I remember the looks on my family member’s faces when I told them I was a vegan. Being a vegetarian is kind of acceptable just as long as you don’t start eating by yourself during family occasions, but being a vegan is just damn-right alien to the modern way of life. In my grandfather’s words: ‘You’ll make yourself sick and unhealthy you will’ – with an expression that said silly boy. Bless him, he meant well even if he did say it in a public waiting room where everyone there has nothing better to do than to listen to each others conversations. My wife’s expression was also quite funny because I could see her mentally working out how the next food shopping trip would go.

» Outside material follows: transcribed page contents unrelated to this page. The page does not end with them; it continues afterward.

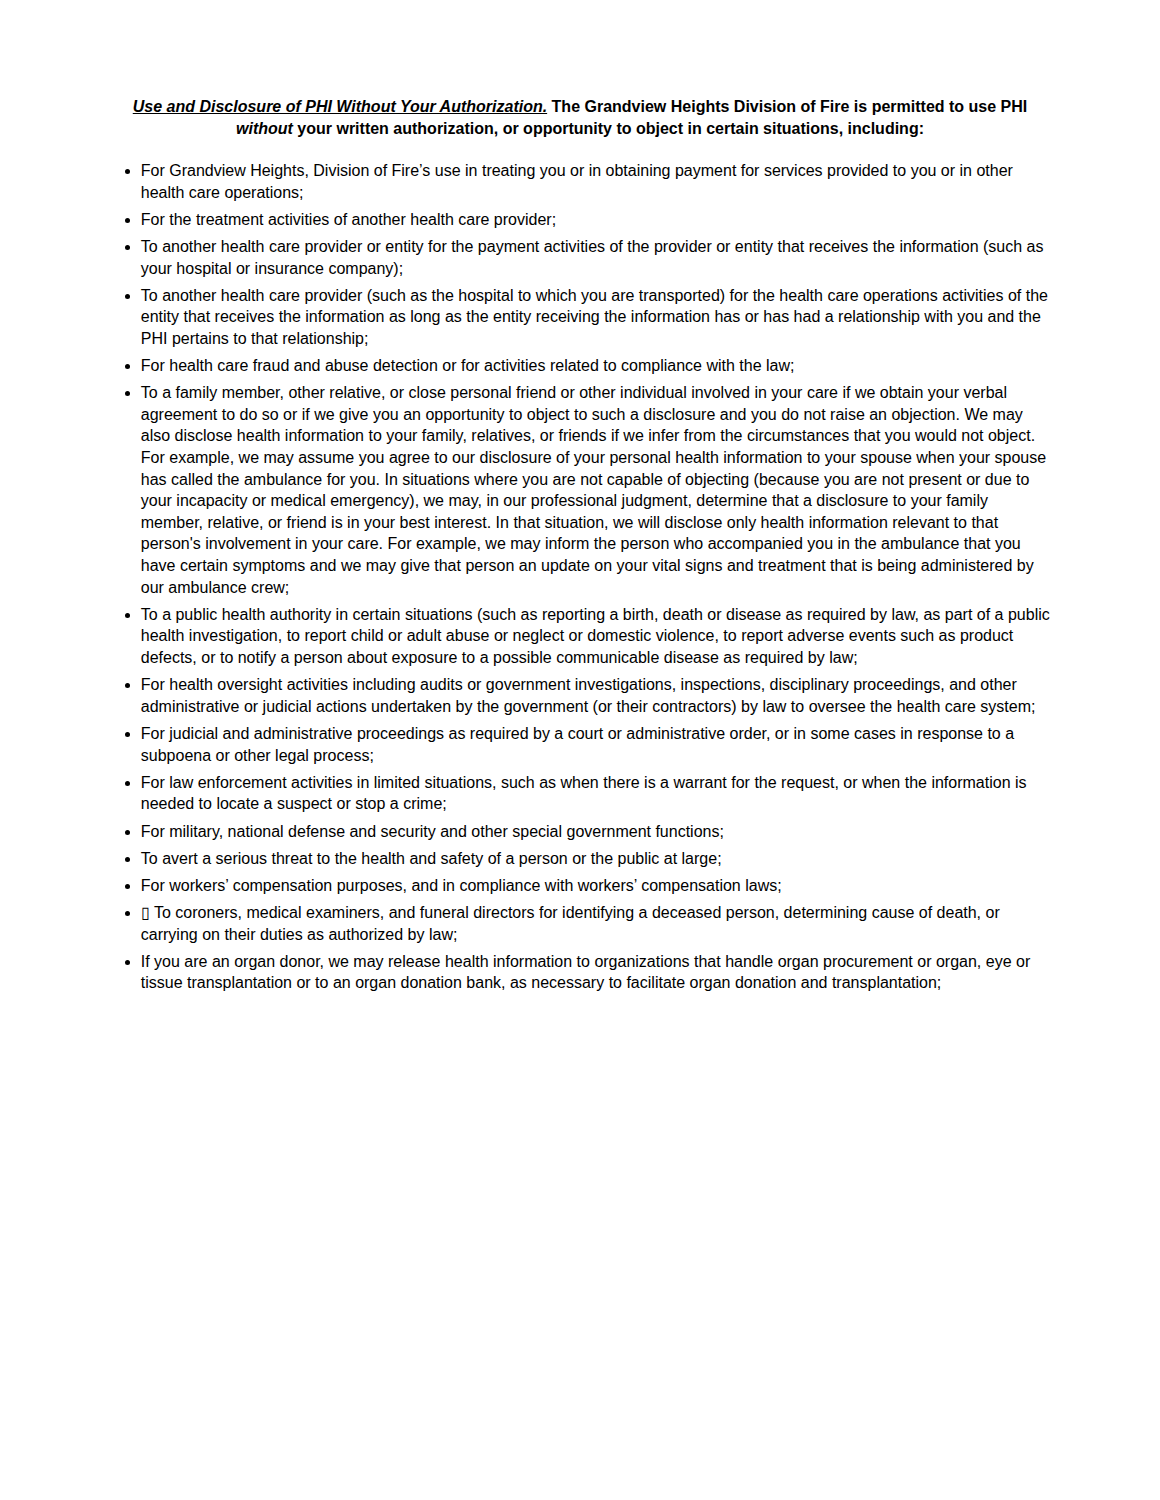Use and Disclosure of PHI Without Your Authorization. The Grandview Heights Division of Fire is permitted to use PHI without your written authorization, or opportunity to object in certain situations, including:
For Grandview Heights, Division of Fire’s use in treating you or in obtaining payment for services provided to you or in other health care operations;
For the treatment activities of another health care provider;
To another health care provider or entity for the payment activities of the provider or entity that receives the information (such as your hospital or insurance company);
To another health care provider (such as the hospital to which you are transported) for the health care operations activities of the entity that receives the information as long as the entity receiving the information has or has had a relationship with you and the PHI pertains to that relationship;
For health care fraud and abuse detection or for activities related to compliance with the law;
To a family member, other relative, or close personal friend or other individual involved in your care if we obtain your verbal agreement to do so or if we give you an opportunity to object to such a disclosure and you do not raise an objection. We may also disclose health information to your family, relatives, or friends if we infer from the circumstances that you would not object. For example, we may assume you agree to our disclosure of your personal health information to your spouse when your spouse has called the ambulance for you. In situations where you are not capable of objecting (because you are not present or due to your incapacity or medical emergency), we may, in our professional judgment, determine that a disclosure to your family member, relative, or friend is in your best interest. In that situation, we will disclose only health information relevant to that person's involvement in your care. For example, we may inform the person who accompanied you in the ambulance that you have certain symptoms and we may give that person an update on your vital signs and treatment that is being administered by our ambulance crew;
To a public health authority in certain situations (such as reporting a birth, death or disease as required by law, as part of a public health investigation, to report child or adult abuse or neglect or domestic violence, to report adverse events such as product defects, or to notify a person about exposure to a possible communicable disease as required by law;
For health oversight activities including audits or government investigations, inspections, disciplinary proceedings, and other administrative or judicial actions undertaken by the government (or their contractors) by law to oversee the health care system;
For judicial and administrative proceedings as required by a court or administrative order, or in some cases in response to a subpoena or other legal process;
For law enforcement activities in limited situations, such as when there is a warrant for the request, or when the information is needed to locate a suspect or stop a crime;
For military, national defense and security and other special government functions;
To avert a serious threat to the health and safety of a person or the public at large;
For workers’ compensation purposes, and in compliance with workers’ compensation laws;
▯ To coroners, medical examiners, and funeral directors for identifying a deceased person, determining cause of death, or carrying on their duties as authorized by law;
If you are an organ donor, we may release health information to organizations that handle organ procurement or organ, eye or tissue transplantation or to an organ donation bank, as necessary to facilitate organ donation and transplantation;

I do feel blessed to have a supportive family in this new challenge I’ve set myself. My wife and children have supported my changes and even enjoy a vegan meal with me. I’m currently following a 10-week beginner Duathlon training plan set out by Tom Lowe and complimenting my training by getting enough rest and sleep (I’m a night owl, which is okay just as long as my training works with it), prioritising my space (not time) and taking as much sugar out of my foods. I’m trying to make the whole process as natural as possible and not enforcing gym sessions, weights, etc. The visible results might take longer, but will be overall more beneficial for my holistic mindset.
I suppose the majority of my challenge will be mostly mental because I don’t like long-distance running in the slightest, but give me a bike and I’ll be out all day. I’ve had a couple of lapses so far due to natural fatigue of my daily life activities, but I’m not punishing myself about it. Nope, I’ve taken that whole guilt-trip, beat yourself up mentality right out. Like water I will go with the flow and slowly shape out and set my own river over time.